Maryland is sometimes called America in miniature. There are Ocean beaches, coastal plain, rolling plateau, natural Forrest, rolling hills, and very old worn down mountains. It has the world's largest estuary (nether salt water, nor fresh) in the Chesapeake Bay.

Maryland's official nickname is The Old Line State. Not the Free State, although it is referred to many times by "outsiders" as the Free State. (This newer unofficial came from the Civil War era). Maryland was a officially a Union state during the Civil War - even though many of the Marylanders at that time would have probably considered themselves to be Confederate sympathizers. The Union decided that Washington was too important to risk and basically took control of the state. This may have saved Maryland much blood shed, but ironically the battle of Antietam in Western Maryland was historically the single worse day of the war for casualties.
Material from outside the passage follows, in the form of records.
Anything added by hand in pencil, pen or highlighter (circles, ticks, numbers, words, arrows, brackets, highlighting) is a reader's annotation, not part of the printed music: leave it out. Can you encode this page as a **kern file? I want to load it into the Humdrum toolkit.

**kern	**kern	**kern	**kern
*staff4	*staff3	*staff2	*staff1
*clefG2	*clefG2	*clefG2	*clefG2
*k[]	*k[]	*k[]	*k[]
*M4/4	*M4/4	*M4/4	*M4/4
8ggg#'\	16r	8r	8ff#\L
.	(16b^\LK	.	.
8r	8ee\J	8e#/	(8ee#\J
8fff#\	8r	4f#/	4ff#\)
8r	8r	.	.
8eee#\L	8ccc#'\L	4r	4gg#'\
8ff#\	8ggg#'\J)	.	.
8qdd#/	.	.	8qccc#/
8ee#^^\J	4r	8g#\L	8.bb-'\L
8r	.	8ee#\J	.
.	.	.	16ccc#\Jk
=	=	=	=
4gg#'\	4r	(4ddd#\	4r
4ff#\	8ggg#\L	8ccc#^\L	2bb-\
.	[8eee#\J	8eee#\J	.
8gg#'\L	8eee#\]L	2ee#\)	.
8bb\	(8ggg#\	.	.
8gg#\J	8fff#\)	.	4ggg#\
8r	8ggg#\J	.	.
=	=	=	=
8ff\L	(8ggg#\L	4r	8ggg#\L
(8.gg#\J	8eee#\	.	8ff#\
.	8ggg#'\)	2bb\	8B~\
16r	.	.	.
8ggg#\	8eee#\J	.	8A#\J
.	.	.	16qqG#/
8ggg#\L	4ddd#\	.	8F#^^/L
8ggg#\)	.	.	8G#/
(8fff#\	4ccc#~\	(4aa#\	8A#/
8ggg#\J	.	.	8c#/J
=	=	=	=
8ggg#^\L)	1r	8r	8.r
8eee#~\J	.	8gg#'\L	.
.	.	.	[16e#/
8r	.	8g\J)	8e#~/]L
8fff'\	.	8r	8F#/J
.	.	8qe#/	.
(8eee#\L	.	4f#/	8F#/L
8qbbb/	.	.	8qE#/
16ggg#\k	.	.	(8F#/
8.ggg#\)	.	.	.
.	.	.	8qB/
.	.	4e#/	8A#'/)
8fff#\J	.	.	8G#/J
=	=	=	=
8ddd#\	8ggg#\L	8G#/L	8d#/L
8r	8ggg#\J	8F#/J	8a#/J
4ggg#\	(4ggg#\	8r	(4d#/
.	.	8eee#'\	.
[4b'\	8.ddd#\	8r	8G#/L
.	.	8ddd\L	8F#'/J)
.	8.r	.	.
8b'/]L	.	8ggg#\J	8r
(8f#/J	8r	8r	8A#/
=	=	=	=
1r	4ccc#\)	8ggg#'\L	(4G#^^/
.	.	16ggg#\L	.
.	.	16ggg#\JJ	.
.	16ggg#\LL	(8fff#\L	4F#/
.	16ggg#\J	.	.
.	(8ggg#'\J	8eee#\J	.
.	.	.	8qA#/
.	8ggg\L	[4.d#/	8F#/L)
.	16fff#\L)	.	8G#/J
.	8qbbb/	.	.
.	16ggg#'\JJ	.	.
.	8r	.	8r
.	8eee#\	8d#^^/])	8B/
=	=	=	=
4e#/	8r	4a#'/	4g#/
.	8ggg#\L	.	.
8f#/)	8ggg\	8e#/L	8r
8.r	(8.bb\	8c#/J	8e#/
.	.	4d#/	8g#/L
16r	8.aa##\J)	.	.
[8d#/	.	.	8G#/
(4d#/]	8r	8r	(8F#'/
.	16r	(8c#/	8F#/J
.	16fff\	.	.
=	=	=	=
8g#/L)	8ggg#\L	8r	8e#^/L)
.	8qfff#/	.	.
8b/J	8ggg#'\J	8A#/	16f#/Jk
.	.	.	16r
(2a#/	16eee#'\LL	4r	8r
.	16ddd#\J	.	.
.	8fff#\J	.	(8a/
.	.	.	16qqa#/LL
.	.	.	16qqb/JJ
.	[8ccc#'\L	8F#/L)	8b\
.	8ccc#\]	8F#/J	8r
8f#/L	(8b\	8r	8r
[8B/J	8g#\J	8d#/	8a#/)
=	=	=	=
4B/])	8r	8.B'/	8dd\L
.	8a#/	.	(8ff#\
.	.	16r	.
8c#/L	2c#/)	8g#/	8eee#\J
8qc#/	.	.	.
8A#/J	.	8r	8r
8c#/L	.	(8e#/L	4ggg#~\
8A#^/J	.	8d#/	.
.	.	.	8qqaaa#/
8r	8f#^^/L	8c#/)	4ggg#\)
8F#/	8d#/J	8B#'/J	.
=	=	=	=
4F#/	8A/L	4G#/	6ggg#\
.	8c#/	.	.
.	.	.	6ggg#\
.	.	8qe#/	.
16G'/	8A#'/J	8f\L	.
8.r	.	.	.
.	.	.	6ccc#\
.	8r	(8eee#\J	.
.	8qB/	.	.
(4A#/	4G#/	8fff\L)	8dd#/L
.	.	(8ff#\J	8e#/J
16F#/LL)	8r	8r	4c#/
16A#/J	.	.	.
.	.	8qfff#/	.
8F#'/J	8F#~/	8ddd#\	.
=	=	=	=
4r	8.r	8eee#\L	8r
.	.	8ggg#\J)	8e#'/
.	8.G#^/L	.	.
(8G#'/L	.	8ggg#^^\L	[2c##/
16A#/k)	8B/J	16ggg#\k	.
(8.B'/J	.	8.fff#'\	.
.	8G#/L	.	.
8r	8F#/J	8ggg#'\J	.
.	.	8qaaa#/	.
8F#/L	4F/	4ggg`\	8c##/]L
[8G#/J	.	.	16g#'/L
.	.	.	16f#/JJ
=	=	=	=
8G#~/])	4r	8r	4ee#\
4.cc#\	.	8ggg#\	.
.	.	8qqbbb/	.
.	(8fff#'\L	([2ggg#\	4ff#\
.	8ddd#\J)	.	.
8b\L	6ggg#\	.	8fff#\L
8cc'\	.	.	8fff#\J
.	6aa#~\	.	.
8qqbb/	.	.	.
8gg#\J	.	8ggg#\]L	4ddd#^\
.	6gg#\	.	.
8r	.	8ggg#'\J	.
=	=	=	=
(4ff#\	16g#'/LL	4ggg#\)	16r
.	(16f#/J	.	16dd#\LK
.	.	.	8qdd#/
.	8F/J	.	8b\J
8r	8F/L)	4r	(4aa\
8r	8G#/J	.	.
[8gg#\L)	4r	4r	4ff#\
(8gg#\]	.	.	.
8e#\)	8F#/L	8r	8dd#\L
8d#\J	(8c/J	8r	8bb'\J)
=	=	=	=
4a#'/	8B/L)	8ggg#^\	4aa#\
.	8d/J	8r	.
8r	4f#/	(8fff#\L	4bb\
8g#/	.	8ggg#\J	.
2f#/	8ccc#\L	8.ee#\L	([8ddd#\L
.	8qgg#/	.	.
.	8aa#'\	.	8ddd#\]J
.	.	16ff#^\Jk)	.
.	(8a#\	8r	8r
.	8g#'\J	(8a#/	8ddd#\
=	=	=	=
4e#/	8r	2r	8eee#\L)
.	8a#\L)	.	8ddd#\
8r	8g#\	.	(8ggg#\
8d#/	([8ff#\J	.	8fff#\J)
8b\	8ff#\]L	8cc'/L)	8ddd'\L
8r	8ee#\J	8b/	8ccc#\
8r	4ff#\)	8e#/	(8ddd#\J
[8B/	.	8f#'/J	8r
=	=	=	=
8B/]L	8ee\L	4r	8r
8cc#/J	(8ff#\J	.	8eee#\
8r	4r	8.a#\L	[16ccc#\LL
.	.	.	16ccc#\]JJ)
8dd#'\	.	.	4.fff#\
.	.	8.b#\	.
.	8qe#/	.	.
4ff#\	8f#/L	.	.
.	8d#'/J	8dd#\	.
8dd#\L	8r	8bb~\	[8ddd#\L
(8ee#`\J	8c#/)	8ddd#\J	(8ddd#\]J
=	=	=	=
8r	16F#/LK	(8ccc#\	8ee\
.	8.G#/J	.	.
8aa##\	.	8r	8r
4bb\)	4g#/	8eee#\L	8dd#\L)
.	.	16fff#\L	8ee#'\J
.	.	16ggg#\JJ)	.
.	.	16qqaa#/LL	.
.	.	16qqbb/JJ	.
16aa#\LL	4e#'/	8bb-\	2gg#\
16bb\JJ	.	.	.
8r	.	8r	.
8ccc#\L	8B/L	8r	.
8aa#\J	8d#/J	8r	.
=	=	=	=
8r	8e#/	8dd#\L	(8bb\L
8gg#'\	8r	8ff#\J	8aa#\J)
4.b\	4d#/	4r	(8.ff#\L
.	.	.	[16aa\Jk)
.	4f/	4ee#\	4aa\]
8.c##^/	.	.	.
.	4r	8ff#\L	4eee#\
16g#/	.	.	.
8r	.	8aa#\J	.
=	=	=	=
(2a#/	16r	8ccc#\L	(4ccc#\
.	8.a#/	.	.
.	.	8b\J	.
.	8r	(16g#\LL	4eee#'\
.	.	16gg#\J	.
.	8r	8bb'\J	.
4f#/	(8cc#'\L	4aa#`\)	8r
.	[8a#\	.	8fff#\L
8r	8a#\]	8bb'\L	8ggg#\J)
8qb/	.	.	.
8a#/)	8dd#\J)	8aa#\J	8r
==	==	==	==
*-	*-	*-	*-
Most of the people who live in Maryland have moved there from somewhere else. I know that seems like a silly statement (since everyone in America came from somewhere else - not counting Native Americans)
but most of the folks living there can be traced back to either factory jobs during WWII, or just recently (the past 10 years or so) where there has been tremendous growth ( I believe Maryland has just passed New Jersey for the highest median family income in the US) over the last decade.

So, you can think anything you want about Maryland, but please be careful what you say as you never know when you maybe talking in ear shot of a "native" who may very well tell you "if you don't like it here, why don't you go back to where you originally came from, as it must be such a better place than here?"